Page Contents
Hi All, In this post I will tell you How To Install Spark And Pyspark On Centos.
Spark Installation
Prerequisite
Make sure Java is installed. To check the Java version, use below command
java -version openjdk version "1.8.0_232" OpenJDK Runtime Environment (build 1.8.0_232-b09) OpenJDK 64-Bit Server VM (build 25.232-b09, mixed mode)
Download the Spark version
Lets download the Spark latest version from the Spark website.
wget http://mirrors.gigenet.com/apache/spark/spark-3.0.0-preview2/spark-3.0.0-preview2-bin-hadoop3.2.tgz
Untar the distribution
tar -xzf spark-3.0.0-preview2-bin-hadoop3.2.tgz ln -s spark-3.0.0-preview2-bin-hadoop3.2 /opt/spark
ls -lrt spark lrwxrwxrwx 1 root root 39 Jan 01 16:40 spark -> /opt/spark-3.0.0-preview2-bin-hadoop3.2
Export the spark path to .bashrc file
echo 'export SPARK_HOME=/opt/spark' >> ~/.bashrc echo 'export PATH=$SPARK_HOME/bin:$PATH' >> ~/.bashrc
Execute .bashrc using source command
source ~/.bashrc
Test the installation
Go to the bin directory of Spark distribution and execute the shell file start-master.sh
$SPARK_HOME/sbin/start-master.sh starting org.apache.spark.deploy.master.Master, logging to /opt/spark/logs/spark-root-org.apache.spark.deploy.master.Master-1-ns510700.out
If successfully started, you should be able to see below INFO level message on console
Successfully Started Service
How To Install PySpark
Install pyspark using pip.
pip install pyspark
If successfully installed. You should see following message depending upon your pyspark version.

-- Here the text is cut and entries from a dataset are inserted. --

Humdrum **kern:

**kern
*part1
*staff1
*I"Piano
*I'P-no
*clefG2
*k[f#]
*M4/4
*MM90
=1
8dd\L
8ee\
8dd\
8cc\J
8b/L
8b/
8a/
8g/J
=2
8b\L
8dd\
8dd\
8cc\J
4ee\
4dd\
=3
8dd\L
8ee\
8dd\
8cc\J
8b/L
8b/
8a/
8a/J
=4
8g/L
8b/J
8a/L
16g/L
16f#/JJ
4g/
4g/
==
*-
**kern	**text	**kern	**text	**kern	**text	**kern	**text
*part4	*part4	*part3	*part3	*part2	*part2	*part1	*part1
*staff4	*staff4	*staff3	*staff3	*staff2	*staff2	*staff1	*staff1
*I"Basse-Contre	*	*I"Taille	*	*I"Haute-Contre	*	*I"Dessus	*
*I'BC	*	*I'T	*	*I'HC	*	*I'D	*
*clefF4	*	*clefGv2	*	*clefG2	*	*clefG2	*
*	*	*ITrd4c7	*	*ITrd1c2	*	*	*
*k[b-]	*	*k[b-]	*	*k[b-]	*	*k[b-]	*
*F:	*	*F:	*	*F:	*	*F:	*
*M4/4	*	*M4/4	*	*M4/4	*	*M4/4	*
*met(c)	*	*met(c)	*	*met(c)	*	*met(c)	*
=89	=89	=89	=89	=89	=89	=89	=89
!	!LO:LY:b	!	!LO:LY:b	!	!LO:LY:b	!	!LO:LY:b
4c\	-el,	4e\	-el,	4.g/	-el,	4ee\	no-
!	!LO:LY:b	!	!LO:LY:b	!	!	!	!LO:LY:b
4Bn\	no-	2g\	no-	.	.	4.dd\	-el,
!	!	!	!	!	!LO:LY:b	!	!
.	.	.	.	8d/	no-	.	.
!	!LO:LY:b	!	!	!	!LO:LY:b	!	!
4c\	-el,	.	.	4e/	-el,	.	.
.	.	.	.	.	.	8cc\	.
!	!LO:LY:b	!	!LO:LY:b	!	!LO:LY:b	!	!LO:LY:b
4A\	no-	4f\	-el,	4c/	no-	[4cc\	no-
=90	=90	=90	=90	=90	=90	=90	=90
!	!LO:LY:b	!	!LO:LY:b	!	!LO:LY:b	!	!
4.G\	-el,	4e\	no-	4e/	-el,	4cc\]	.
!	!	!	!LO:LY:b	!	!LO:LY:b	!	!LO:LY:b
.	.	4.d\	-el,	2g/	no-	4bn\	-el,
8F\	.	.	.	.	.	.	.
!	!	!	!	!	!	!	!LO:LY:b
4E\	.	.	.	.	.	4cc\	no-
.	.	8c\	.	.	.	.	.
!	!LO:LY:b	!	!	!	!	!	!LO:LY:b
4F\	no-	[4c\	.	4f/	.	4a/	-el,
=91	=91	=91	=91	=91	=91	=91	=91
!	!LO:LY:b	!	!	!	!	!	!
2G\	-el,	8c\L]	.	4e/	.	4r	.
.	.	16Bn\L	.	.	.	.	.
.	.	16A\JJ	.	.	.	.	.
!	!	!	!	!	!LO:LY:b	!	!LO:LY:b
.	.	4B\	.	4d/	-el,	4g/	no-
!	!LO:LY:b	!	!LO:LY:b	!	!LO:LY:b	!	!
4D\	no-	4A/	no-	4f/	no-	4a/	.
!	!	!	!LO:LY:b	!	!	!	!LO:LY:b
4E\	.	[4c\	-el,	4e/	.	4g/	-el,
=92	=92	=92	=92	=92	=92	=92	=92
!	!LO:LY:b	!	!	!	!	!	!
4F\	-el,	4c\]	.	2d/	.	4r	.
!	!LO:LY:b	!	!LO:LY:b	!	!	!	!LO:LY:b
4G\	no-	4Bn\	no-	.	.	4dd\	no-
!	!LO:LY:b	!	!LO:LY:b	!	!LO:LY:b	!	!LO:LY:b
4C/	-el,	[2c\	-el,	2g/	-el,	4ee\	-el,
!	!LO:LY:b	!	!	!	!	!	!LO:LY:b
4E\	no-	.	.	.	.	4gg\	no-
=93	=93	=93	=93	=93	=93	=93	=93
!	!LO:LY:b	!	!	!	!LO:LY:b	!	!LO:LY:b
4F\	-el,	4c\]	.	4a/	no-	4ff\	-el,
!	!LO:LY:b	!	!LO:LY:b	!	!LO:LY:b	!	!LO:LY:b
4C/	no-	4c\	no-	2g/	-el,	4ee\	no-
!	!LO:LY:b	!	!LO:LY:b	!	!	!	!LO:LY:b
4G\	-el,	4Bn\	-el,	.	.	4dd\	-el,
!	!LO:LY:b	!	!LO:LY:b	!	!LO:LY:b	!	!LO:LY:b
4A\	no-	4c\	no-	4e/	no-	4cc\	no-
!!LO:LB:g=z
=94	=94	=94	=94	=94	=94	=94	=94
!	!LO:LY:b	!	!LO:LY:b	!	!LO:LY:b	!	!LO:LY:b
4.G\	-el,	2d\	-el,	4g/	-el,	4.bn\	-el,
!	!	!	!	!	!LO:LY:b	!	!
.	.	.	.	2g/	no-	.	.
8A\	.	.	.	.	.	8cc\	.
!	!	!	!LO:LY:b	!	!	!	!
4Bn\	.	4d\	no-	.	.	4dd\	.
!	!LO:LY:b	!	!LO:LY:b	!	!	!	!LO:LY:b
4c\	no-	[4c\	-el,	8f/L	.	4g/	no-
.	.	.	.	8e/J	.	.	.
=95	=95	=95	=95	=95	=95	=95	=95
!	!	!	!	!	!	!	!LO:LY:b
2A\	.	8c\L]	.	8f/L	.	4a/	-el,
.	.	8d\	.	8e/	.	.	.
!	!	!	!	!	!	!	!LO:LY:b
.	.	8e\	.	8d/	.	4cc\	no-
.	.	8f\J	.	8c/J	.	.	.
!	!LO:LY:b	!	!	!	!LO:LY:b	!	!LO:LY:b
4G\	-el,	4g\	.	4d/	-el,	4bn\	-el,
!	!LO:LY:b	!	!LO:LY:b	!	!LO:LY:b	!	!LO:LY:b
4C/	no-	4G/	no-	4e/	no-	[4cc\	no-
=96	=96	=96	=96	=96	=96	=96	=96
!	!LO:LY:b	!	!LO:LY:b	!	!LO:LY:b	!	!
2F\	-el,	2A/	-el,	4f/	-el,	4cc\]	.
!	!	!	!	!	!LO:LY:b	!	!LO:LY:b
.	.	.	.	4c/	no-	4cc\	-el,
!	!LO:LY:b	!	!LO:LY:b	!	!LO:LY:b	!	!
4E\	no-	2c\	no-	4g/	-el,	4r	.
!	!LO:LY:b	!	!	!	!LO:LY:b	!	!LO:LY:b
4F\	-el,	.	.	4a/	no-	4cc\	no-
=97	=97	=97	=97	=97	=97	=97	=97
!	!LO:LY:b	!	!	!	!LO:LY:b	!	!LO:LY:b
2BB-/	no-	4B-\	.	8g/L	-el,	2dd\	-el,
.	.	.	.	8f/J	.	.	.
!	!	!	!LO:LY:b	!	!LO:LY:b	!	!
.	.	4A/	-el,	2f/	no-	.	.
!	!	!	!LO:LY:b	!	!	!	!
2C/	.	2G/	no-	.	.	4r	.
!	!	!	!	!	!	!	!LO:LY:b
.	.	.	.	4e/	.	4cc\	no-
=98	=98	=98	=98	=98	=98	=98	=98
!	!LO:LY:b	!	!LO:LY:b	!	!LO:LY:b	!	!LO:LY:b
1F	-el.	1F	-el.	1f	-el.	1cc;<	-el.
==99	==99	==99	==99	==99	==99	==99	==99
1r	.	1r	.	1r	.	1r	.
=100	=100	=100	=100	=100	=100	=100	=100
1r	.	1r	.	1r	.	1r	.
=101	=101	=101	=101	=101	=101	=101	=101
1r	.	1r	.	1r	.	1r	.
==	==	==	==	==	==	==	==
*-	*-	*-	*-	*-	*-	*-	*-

Successfully built pyspark Installing collected packages: py4j, pyspark Successfully installed py4j-0.10.7 pyspark-2.4.4
Add py4j-0.10.8.1-src.zip to PYTHONPATH
You you face below mentioned error
Py4JError: org.apache.spark.api.python.PythonUtils.getEncryptionEnabled does not exist in the JVM
This can be fixed by adding the PYTHONPATH in .bashrc file as mentioned below
echo 'export PYTHONPATH=$SPARK_HOME/python:$SPARK_HOME/python/lib/py4j-0.10.8.1-src.zip' >> ~/.bashrc source ~/.bashrc
Invoke ipython now and import pyspark and initialize SparkContext.
ipython
In [1]: from pyspark import SparkContext In [2]: sc = SparkContext("local") 20/01/17 20:41:49 WARN NativeCodeLoader: Unable to load native-hadoop library for your platform... using builtin-java classes where applicable Using Spark's default log4j profile: org/apache/spark/log4j-defaults.properties Setting default log level to "WARN". To adjust logging level use sc.setLogLevel(newLevel). For SparkR, use setLogLevel(newLevel).
If you see above screen, it means pyspark is working fine.
Guys we have successfully installed Spark and PySpark on CentOS. Happy Learning 🙂